#### [Your task]
Find the line with "staining of adenocarcinoma" in the records below. Copy it and every line after it, up to and including the line with "was stained to".

#### [Working data]
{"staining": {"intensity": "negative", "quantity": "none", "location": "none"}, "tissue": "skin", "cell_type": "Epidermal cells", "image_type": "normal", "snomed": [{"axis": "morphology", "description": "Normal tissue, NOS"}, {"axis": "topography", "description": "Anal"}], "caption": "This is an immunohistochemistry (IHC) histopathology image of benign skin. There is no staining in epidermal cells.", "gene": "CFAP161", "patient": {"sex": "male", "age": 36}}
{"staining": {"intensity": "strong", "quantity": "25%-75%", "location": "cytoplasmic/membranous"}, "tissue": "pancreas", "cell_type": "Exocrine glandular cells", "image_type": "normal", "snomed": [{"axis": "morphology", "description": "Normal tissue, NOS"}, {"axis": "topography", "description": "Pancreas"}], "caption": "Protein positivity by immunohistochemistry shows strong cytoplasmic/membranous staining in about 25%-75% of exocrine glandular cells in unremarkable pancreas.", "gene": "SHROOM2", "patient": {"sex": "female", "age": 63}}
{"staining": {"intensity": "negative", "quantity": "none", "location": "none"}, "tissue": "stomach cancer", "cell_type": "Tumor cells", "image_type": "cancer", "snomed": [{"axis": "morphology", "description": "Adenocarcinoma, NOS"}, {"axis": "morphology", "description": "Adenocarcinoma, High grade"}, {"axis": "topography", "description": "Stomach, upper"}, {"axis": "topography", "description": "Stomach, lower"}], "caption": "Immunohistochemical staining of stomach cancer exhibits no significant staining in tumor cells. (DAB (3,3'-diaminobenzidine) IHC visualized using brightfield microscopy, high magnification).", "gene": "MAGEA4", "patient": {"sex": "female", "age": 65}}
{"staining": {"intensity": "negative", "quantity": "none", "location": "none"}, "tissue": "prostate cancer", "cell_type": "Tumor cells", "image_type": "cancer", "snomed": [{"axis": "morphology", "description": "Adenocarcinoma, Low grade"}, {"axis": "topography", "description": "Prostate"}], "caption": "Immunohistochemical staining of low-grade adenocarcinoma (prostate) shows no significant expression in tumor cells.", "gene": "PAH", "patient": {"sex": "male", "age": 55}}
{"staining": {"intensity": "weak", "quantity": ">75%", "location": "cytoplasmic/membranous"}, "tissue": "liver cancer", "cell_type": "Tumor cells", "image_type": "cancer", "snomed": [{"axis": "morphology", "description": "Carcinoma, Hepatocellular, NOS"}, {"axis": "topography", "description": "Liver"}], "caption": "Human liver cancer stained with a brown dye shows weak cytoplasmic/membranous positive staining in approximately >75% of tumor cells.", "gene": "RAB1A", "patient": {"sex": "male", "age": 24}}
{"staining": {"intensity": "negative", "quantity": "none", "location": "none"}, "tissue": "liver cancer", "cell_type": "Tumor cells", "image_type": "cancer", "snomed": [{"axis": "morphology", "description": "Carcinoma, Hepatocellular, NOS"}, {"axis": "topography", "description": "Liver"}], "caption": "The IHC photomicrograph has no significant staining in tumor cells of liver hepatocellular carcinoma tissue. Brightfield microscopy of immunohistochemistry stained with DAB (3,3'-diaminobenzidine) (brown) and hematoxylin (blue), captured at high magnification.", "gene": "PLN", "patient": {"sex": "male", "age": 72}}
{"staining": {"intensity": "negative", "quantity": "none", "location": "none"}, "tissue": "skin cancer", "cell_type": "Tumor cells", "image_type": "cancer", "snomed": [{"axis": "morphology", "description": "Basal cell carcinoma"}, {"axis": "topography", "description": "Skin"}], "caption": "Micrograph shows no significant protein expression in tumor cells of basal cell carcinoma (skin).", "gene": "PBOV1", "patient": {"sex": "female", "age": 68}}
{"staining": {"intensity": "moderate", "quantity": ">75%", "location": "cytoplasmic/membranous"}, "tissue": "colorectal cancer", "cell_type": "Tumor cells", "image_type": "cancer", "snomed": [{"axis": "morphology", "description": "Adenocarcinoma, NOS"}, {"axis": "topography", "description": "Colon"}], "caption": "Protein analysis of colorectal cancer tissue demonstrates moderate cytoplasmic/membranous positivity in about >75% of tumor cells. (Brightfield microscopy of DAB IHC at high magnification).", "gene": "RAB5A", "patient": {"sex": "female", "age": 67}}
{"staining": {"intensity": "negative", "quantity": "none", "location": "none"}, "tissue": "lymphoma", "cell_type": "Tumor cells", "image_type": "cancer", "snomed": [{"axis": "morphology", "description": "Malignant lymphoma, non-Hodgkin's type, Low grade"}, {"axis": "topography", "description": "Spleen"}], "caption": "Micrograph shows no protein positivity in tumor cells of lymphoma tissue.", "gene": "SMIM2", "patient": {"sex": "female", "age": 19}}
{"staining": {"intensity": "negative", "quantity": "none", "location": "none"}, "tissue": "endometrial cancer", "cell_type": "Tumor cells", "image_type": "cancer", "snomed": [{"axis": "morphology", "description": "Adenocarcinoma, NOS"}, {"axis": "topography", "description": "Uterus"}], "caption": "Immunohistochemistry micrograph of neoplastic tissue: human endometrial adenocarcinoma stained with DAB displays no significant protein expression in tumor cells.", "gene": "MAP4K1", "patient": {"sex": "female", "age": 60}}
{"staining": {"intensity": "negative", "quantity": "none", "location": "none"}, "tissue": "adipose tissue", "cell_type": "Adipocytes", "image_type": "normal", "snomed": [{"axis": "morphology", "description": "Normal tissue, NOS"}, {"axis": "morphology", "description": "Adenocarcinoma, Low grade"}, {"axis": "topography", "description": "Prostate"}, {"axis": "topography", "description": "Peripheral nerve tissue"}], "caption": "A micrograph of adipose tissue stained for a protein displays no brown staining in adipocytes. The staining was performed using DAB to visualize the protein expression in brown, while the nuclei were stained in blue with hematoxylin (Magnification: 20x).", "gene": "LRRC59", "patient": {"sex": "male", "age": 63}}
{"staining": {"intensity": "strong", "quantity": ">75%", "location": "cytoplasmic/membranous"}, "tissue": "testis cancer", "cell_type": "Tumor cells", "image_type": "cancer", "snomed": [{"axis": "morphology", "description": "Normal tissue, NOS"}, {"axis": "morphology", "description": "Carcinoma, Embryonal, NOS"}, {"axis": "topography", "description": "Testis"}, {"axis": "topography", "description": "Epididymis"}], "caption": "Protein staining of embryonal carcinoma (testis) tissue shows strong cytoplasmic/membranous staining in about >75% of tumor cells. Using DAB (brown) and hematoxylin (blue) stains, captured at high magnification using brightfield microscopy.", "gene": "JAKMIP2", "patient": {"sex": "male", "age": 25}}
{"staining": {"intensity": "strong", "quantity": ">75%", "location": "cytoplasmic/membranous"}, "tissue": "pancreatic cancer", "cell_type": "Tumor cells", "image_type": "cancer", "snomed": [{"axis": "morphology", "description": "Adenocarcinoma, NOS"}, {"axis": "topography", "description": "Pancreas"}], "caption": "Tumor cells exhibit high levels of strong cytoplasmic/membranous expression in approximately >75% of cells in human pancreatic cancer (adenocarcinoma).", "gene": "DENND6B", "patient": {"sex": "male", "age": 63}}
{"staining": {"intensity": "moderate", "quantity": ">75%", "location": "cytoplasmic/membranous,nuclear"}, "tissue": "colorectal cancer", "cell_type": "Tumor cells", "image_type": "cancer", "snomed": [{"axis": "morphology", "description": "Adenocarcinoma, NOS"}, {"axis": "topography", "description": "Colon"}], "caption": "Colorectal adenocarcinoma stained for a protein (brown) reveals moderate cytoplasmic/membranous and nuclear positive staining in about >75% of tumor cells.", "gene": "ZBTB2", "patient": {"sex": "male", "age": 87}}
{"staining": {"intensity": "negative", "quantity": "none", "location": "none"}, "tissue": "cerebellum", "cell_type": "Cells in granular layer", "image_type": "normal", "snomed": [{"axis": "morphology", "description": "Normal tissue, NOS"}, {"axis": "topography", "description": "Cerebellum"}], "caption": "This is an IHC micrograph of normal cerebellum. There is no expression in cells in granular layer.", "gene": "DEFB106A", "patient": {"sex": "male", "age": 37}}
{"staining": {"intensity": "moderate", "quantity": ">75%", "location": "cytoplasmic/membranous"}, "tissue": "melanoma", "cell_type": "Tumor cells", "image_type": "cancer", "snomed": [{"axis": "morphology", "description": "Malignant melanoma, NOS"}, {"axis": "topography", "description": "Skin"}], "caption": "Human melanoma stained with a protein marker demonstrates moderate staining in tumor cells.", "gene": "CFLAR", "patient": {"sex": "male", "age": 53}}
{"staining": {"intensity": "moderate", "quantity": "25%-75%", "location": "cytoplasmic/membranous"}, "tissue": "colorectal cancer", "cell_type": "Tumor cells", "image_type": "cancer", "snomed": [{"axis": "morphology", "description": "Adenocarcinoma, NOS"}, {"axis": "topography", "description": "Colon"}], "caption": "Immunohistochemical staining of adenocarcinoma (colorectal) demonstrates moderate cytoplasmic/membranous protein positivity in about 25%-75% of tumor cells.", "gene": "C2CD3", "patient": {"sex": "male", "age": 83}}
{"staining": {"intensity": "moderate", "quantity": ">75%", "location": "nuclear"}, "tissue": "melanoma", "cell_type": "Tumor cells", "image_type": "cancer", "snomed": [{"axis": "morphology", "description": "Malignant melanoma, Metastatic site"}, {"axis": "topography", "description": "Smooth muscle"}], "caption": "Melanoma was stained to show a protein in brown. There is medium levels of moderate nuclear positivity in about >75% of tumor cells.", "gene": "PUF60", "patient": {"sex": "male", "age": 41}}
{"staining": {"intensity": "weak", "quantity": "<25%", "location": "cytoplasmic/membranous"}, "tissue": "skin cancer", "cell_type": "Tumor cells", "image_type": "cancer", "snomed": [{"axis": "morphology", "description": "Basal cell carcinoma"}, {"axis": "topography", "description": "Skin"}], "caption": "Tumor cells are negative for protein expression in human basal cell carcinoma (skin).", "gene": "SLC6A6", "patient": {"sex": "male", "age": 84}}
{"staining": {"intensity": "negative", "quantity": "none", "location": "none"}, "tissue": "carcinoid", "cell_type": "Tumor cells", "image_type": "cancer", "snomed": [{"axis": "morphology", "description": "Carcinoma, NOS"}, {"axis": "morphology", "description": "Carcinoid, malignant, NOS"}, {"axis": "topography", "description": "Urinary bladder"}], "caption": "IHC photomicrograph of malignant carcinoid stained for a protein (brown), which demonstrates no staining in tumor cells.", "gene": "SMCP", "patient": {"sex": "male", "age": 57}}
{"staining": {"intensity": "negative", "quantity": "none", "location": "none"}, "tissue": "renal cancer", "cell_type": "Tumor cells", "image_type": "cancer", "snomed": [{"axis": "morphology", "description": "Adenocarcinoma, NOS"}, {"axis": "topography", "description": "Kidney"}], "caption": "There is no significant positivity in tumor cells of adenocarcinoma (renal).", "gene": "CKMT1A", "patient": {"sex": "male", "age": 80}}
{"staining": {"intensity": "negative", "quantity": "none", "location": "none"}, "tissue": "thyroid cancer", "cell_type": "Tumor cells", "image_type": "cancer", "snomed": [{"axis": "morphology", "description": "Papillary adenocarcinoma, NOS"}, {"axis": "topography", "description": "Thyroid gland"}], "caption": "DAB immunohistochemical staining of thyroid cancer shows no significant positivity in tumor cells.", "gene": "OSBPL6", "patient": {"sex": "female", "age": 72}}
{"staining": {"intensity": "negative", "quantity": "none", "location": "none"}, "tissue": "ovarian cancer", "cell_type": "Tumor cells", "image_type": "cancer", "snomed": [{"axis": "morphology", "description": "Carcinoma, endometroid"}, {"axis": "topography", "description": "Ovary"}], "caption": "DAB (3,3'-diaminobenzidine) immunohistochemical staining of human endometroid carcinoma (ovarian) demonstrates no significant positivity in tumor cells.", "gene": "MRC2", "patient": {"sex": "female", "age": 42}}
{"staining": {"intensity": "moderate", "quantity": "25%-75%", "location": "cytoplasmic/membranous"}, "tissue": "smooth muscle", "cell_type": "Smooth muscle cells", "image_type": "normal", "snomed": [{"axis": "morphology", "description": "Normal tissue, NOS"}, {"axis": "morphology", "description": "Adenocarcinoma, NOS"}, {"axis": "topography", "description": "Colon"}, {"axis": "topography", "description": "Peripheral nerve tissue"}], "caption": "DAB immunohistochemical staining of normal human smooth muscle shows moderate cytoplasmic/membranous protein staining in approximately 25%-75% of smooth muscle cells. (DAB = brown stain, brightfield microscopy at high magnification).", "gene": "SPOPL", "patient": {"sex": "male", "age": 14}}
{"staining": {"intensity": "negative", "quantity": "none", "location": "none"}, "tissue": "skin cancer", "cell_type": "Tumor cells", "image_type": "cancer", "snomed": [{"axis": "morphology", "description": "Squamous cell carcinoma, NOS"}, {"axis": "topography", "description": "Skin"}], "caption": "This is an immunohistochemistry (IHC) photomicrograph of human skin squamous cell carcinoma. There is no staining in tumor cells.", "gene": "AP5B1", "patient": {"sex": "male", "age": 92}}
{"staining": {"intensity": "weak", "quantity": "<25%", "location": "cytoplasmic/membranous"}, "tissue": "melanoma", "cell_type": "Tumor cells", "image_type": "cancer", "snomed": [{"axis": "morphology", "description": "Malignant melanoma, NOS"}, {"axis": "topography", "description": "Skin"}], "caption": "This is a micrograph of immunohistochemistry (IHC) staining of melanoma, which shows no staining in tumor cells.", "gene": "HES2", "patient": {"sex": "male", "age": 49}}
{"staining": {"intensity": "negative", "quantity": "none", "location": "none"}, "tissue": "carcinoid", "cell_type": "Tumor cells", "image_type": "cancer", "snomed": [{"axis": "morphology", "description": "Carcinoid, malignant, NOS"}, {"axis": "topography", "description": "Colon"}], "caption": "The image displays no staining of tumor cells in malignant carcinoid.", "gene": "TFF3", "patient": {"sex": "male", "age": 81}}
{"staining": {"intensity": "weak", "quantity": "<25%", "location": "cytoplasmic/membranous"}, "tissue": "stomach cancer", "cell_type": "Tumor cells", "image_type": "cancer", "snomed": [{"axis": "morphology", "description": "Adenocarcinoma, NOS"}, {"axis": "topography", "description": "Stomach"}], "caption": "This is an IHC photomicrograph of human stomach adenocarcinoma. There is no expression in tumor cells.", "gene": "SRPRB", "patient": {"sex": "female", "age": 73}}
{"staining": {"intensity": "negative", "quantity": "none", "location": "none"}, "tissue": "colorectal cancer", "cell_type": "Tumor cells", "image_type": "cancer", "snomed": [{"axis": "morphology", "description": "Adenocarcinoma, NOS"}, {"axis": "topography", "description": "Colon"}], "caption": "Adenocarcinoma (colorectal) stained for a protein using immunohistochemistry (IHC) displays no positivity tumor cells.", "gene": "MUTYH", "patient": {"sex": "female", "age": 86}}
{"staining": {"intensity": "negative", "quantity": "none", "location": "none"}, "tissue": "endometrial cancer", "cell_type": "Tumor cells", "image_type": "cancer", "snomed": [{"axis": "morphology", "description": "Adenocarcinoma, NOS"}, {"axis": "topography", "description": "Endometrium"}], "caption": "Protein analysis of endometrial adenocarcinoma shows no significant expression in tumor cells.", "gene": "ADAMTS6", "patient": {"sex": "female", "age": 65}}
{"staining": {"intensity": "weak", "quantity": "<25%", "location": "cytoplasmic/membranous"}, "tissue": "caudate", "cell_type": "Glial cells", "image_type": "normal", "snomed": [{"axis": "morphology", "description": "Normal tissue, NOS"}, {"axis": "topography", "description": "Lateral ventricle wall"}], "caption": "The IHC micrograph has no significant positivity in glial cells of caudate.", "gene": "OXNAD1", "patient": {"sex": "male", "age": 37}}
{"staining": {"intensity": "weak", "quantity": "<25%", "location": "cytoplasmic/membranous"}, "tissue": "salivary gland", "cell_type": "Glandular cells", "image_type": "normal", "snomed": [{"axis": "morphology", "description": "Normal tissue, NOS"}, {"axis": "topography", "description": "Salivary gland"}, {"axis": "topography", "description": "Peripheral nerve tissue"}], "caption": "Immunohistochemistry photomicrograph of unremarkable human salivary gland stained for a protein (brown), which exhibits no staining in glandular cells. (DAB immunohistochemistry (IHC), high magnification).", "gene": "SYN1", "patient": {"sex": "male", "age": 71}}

#### [Final answer]
{"staining": {"intensity": "moderate", "quantity": "25%-75%", "location": "cytoplasmic/membranous"}, "tissue": "colorectal cancer", "cell_type": "Tumor cells", "image_type": "cancer", "snomed": [{"axis": "morphology", "description": "Adenocarcinoma, NOS"}, {"axis": "topography", "description": "Colon"}], "caption": "Immunohistochemical staining of adenocarcinoma (colorectal) demonstrates moderate cytoplasmic/membranous protein positivity in about 25%-75% of tumor cells.", "gene": "C2CD3", "patient": {"sex": "male", "age": 83}}
{"staining": {"intensity": "moderate", "quantity": ">75%", "location": "nuclear"}, "tissue": "melanoma", "cell_type": "Tumor cells", "image_type": "cancer", "snomed": [{"axis": "morphology", "description": "Malignant melanoma, Metastatic site"}, {"axis": "topography", "description": "Smooth muscle"}], "caption": "Melanoma was stained to show a protein in brown. There is medium levels of moderate nuclear positivity in about >75% of tumor cells.", "gene": "PUF60", "patient": {"sex": "male", "age": 41}}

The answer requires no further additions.